(Excerpts from a dataset)
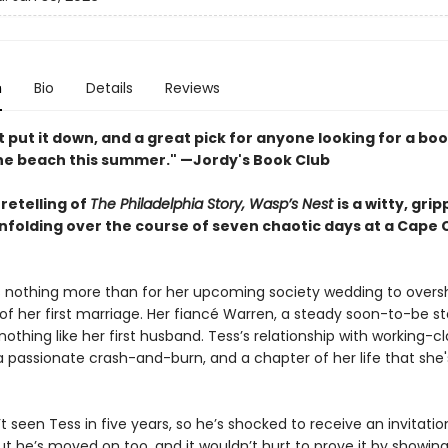
n
Bio
Details
Reviews
 put it down, and a great pick for anyone looking for a boo
the beach this summer." —Jordy's Book Club
retelling of
The Philadelphia Story, Wasp’s Nest
is a witty, gri
unfolding over the course of seven chaotic days at a Cape
 nothing more than for her upcoming society wedding to over
 of her first marriage. Her fiancé Warren, a steady soon-to-be s
 nothing like her first husband. Tess’s relationship with working-cl
a passionate crash-and-burn, and a chapter of her life that she'
t seen Tess in five years, so he’s shocked to receive an invitatio
t he’s moved on too, and it wouldn’t hurt to prove it by showing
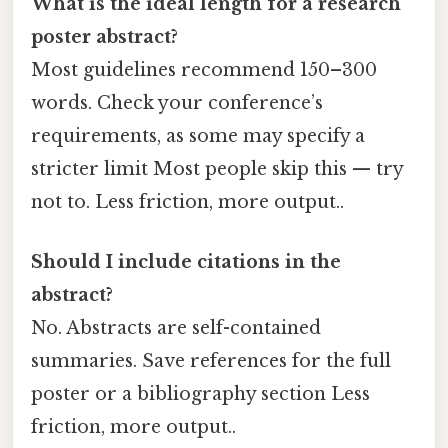
What is the ideal length for a research
poster abstract?
Most guidelines recommend 150–300
words. Check your conference’s
requirements, as some may specify a
stricter limit Most people skip this — try
not to. Less friction, more output..
Should I include citations in the
abstract?
No. Abstracts are self-contained
summaries. Save references for the full
poster or a bibliography section Less
friction, more output..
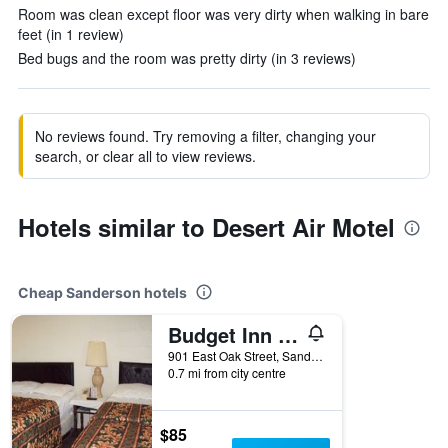
Room was clean except floor was very dirty when walking in bare
feet (in 1 review)
Bed bugs and the room was pretty dirty (in 3 reviews)
No reviews found. Try removing a filter, changing your
search, or clear all to view reviews.
Hotels similar to Desert Air Motel
Cheap Sanderson hotels
Budget Inn Sanderson
901 East Oak Street, Sanderson, TX, United States
0.7 mi from city centre
$85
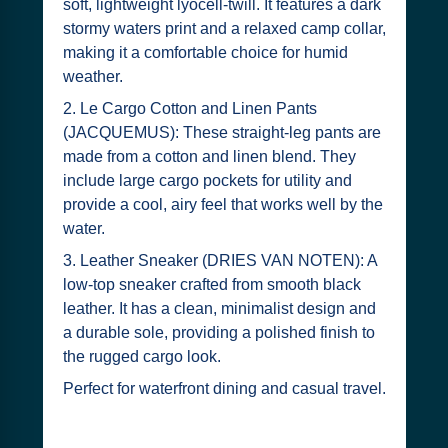
soft, lightweight lyocell-twill. It features a dark
stormy waters print and a relaxed camp collar,
making it a comfortable choice for humid
weather.
2. Le Cargo Cotton and Linen Pants
(JACQUEMUS): These straight-leg pants are
made from a cotton and linen blend. They
include large cargo pockets for utility and
provide a cool, airy feel that works well by the
water.
3. Leather Sneaker (DRIES VAN NOTEN): A
low-top sneaker crafted from smooth black
leather. It has a clean, minimalist design and
a durable sole, providing a polished finish to
the rugged cargo look.
Perfect for waterfront dining and casual travel.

TASK OBJECTIVE. Look above for the line with "nothing like her" and the line with "t he’s moved", and reproduce exactly those two lines plus every line between, nothing more.

WRITTEN RESPONSE.
 nothing like her first husband. Tess’s relationship with working-cl
a passionate crash-and-burn, and a chapter of her life that she'
t seen Tess in five years, so he’s shocked to receive an invitatio
t he’s moved on too, and it wouldn’t hurt to prove it by showing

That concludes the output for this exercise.